DOCUMENT SECTION —

Certainly, magic has not always been so seemingly divorced from all immediate human function. Its Palaeolithic origins in shamanism surely represented, at that time, the only human means of mediation with a largely hostile universe upon which we as yet exerted very little understanding or control. Within such circumstances it is easy to conceive of magic as originally representing a one-stop reality, a worldview in which all the other strands of our existence...hunting, procreation, dealing with the elements or cave-wall painting...were subsumed. A science of everything, its relevance to ordinary mammalian concerns both obvious and undeniable.

RAW DATA —
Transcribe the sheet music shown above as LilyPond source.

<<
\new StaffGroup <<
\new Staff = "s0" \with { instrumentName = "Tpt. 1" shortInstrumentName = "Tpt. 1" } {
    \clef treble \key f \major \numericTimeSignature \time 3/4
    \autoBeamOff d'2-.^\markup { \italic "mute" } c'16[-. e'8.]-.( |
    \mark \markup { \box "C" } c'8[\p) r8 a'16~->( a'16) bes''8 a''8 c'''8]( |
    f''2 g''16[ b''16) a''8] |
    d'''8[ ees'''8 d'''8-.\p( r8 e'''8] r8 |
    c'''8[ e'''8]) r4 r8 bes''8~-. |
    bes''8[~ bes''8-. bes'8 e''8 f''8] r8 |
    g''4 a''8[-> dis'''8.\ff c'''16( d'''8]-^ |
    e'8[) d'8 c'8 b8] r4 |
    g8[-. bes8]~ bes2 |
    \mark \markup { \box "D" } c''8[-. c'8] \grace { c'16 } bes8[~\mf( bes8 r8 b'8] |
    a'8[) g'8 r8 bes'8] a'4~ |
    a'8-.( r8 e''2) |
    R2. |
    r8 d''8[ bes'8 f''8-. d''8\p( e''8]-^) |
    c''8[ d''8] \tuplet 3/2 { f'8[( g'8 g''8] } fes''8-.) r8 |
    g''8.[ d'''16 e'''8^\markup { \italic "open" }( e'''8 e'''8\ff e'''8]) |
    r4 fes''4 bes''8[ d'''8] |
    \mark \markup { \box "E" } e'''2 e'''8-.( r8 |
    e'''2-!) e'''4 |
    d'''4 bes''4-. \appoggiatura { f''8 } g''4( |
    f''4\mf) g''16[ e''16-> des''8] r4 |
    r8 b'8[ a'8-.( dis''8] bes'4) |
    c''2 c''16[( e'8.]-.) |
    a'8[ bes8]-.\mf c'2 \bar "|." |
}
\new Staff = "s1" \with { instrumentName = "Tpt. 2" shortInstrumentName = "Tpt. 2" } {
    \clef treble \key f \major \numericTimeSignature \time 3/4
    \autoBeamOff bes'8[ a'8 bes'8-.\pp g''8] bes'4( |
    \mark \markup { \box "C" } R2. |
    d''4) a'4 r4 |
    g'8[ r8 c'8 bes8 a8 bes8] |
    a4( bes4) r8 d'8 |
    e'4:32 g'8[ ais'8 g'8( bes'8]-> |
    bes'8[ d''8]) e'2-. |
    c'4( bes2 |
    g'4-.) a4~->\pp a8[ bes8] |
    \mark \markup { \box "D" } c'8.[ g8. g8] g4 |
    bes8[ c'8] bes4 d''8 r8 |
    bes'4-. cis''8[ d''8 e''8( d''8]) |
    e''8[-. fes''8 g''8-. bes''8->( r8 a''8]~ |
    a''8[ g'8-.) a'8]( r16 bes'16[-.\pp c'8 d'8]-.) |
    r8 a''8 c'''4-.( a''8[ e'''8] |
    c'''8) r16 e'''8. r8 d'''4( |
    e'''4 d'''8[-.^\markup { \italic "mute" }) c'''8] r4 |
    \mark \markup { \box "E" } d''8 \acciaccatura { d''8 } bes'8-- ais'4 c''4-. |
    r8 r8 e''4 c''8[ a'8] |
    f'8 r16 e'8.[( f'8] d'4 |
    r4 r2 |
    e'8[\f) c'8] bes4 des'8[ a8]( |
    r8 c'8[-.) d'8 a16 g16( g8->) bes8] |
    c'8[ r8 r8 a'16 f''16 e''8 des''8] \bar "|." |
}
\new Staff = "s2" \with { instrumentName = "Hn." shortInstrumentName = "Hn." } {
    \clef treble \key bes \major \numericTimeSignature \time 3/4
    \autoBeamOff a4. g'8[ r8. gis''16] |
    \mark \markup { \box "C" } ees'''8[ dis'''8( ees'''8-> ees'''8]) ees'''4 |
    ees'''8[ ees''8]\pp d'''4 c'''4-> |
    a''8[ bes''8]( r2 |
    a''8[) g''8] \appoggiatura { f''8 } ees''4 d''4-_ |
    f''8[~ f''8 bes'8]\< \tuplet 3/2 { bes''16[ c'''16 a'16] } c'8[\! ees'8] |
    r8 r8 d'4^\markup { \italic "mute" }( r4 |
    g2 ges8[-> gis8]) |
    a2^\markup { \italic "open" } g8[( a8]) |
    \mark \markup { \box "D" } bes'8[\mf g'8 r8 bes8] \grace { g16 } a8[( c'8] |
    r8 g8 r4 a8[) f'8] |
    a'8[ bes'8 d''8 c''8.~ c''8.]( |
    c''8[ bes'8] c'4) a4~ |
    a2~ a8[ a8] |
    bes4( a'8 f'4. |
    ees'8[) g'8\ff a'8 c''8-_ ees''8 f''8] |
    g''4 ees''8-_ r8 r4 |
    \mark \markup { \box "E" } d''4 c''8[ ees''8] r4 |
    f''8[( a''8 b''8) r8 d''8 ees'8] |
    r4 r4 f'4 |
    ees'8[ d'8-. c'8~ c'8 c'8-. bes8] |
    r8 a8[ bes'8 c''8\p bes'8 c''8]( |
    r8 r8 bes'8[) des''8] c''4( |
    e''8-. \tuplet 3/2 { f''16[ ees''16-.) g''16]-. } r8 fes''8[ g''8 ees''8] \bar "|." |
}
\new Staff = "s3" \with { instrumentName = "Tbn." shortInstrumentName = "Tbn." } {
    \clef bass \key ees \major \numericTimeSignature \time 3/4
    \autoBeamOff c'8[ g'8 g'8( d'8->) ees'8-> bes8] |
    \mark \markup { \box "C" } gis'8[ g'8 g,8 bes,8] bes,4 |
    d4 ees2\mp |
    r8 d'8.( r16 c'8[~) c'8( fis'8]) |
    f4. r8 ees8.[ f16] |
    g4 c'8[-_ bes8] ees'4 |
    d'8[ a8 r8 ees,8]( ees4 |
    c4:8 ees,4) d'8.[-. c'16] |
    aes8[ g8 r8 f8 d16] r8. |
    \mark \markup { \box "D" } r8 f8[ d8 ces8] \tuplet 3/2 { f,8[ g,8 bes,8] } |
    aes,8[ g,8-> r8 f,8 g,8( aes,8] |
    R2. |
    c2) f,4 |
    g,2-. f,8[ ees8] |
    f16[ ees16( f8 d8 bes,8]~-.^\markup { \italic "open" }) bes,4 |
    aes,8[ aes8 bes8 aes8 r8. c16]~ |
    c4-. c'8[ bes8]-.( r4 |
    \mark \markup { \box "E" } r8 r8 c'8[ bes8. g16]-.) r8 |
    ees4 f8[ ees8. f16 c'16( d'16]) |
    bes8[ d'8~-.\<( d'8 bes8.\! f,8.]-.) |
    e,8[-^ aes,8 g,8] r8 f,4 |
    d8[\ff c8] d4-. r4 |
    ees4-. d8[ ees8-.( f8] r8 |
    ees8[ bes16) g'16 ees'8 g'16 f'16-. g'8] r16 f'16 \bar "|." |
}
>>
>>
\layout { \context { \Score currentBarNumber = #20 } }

COMPLETE THE FOLLOWING —
[a] Set down the passage on magic's origins word for word from "Certainly, magic has" to "obvious and undeniable.".
[b] Name every strand of human existence that the passage on magic's origins says was subsumed within magic's original worldview.

ANSWER SECTION —
[a]
Certainly, magic has not always been so seemingly divorced from all immediate human function. Its Palaeolithic origins in shamanism surely represented, at that time, the only human means of mediation with a largely hostile universe upon which we as yet exerted very little understanding or control. Within such circumstances it is easy to conceive of magic as originally representing a one-stop reality, a worldview in which all the other strands of our existence...hunting, procreation, dealing with the elements or cave-wall painting...were subsumed. A science of everything, its relevance to ordinary mammalian concerns both obvious and undeniable.

[b]
hunting
procreation
dealing with the elements
cave-wall painting